Assignment: Below is a listing. Copy each line of it that holds the word "есть".

Dataset records:
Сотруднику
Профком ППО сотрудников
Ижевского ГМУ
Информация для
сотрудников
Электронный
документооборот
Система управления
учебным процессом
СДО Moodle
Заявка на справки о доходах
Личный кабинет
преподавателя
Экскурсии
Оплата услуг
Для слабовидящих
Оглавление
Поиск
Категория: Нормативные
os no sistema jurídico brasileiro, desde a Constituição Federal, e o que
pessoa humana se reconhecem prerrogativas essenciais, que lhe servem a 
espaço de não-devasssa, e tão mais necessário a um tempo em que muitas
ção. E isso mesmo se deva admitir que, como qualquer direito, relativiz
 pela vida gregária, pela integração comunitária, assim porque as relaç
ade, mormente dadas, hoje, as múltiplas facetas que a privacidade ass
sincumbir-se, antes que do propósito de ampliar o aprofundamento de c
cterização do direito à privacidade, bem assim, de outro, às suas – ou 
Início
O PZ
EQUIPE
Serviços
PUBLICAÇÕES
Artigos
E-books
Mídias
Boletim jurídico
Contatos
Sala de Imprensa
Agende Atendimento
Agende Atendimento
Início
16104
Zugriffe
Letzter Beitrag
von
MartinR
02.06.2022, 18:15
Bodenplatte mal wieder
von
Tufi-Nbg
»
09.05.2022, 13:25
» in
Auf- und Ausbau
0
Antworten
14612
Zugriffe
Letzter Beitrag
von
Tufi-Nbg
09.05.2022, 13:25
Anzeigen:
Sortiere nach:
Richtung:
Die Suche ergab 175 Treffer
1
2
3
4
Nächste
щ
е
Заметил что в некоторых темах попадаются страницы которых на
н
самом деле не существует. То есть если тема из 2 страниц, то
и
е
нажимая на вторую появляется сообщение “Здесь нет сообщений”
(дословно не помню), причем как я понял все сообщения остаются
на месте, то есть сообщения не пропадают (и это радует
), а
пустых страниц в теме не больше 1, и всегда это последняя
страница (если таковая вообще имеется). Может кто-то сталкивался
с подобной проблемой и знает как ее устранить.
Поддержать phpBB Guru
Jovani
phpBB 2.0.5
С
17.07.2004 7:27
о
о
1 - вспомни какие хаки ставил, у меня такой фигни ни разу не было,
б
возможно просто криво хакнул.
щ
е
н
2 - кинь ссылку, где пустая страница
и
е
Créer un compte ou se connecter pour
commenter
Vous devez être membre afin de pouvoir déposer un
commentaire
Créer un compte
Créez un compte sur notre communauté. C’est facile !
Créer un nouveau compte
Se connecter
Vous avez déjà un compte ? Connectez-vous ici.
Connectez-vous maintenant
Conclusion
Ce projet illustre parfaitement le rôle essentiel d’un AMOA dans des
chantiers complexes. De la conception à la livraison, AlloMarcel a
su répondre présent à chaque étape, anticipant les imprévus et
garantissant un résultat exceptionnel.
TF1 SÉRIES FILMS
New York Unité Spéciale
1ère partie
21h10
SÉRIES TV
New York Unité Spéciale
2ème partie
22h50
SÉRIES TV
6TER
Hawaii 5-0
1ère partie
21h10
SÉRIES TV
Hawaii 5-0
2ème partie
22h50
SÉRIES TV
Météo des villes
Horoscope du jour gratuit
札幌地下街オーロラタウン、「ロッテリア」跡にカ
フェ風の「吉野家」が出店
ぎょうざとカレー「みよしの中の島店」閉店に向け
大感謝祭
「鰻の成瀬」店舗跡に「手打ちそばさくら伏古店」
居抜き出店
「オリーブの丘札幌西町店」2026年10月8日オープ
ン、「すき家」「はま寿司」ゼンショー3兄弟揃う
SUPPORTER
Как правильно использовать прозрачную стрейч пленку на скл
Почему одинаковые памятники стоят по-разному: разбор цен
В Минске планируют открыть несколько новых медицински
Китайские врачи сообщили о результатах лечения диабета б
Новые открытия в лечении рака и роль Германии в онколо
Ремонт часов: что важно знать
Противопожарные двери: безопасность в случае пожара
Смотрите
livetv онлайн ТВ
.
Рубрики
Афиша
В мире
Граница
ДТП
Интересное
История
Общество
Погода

Answer for this exercise:
самом деле не существует. То есть если тема из 2 страниц, то
на месте, то есть сообщения не пропадают (и это радует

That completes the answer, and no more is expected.